Start of Listed records

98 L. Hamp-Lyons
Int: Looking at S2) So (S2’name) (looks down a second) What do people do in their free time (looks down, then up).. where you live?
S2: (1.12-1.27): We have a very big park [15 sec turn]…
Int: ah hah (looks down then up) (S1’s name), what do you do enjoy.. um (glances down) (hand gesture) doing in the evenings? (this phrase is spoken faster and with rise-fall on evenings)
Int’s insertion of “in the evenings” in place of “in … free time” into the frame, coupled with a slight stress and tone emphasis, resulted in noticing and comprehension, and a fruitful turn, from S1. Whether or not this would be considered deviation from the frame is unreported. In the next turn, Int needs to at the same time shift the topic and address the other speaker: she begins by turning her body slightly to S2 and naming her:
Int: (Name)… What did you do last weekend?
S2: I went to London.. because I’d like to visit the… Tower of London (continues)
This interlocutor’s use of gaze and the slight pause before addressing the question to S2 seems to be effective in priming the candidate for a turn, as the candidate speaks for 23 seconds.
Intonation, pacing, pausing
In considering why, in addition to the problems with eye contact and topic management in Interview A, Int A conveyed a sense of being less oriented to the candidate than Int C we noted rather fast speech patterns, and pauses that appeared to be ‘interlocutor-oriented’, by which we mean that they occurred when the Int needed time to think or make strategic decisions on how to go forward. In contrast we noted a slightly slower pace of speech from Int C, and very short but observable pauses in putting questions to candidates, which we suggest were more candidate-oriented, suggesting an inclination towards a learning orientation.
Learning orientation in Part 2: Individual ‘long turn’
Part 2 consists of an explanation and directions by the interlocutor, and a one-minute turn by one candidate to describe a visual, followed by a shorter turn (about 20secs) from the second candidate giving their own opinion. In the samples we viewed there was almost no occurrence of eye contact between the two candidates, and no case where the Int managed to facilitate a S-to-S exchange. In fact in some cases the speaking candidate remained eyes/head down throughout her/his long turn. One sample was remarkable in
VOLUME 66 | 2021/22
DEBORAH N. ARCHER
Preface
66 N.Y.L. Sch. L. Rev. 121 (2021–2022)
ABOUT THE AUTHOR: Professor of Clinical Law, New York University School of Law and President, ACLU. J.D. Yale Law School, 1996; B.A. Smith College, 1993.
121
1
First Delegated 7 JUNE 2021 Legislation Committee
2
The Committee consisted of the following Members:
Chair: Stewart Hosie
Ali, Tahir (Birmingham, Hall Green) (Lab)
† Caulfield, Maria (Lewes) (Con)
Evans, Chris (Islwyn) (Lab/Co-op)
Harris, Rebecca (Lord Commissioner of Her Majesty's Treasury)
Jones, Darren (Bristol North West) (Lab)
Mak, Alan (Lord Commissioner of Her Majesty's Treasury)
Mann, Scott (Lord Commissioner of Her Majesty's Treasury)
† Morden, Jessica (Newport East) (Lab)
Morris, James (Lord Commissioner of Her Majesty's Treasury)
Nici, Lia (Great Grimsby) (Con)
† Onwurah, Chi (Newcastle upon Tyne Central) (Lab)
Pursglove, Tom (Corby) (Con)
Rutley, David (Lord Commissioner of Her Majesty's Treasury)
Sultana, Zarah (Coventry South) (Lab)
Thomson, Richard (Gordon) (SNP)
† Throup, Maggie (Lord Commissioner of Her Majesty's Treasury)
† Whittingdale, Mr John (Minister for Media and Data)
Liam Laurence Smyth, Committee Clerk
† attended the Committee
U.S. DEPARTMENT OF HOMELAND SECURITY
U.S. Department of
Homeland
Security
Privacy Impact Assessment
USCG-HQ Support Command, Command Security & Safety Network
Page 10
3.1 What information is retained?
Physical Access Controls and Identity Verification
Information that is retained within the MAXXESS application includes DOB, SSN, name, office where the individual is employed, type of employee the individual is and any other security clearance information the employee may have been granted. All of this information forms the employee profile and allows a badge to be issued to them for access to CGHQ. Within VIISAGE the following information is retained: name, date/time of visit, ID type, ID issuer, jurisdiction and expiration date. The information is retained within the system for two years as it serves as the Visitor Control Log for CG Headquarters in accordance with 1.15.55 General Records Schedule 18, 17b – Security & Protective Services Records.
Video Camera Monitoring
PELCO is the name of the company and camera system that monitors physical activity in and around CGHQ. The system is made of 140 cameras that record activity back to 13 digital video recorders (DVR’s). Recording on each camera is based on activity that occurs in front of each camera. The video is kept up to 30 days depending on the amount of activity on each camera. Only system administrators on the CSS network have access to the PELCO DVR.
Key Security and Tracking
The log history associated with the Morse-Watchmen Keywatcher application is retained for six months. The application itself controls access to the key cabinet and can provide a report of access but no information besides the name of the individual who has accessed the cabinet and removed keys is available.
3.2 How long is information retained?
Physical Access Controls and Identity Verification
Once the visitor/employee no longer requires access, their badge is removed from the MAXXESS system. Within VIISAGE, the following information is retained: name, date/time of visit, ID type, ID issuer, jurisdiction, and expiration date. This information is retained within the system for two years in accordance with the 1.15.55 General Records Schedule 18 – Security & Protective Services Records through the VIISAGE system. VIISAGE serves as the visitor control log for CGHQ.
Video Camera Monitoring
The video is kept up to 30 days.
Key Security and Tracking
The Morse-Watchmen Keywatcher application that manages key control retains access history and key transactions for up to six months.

End of Listed records

▶ [What to work on]: The lines to retype, exactly and only, run from the first line of the material through the line with "Intonation, pacing, pausing".

▶ [Problem solution]:
98 L. Hamp-Lyons
Int: Looking at S2) So (S2’name) (looks down a second) What do people do in their free time (looks down, then up).. where you live?
S2: (1.12-1.27): We have a very big park [15 sec turn]…
Int: ah hah (looks down then up) (S1’s name), what do you do enjoy.. um (glances down) (hand gesture) doing in the evenings? (this phrase is spoken faster and with rise-fall on evenings)
Int’s insertion of “in the evenings” in place of “in … free time” into the frame, coupled with a slight stress and tone emphasis, resulted in noticing and comprehension, and a fruitful turn, from S1. Whether or not this would be considered deviation from the frame is unreported. In the next turn, Int needs to at the same time shift the topic and address the other speaker: she begins by turning her body slightly to S2 and naming her:
Int: (Name)… What did you do last weekend?
S2: I went to London.. because I’d like to visit the… Tower of London (continues)
This interlocutor’s use of gaze and the slight pause before addressing the question to S2 seems to be effective in priming the candidate for a turn, as the candidate speaks for 23 seconds.
Intonation, pacing, pausing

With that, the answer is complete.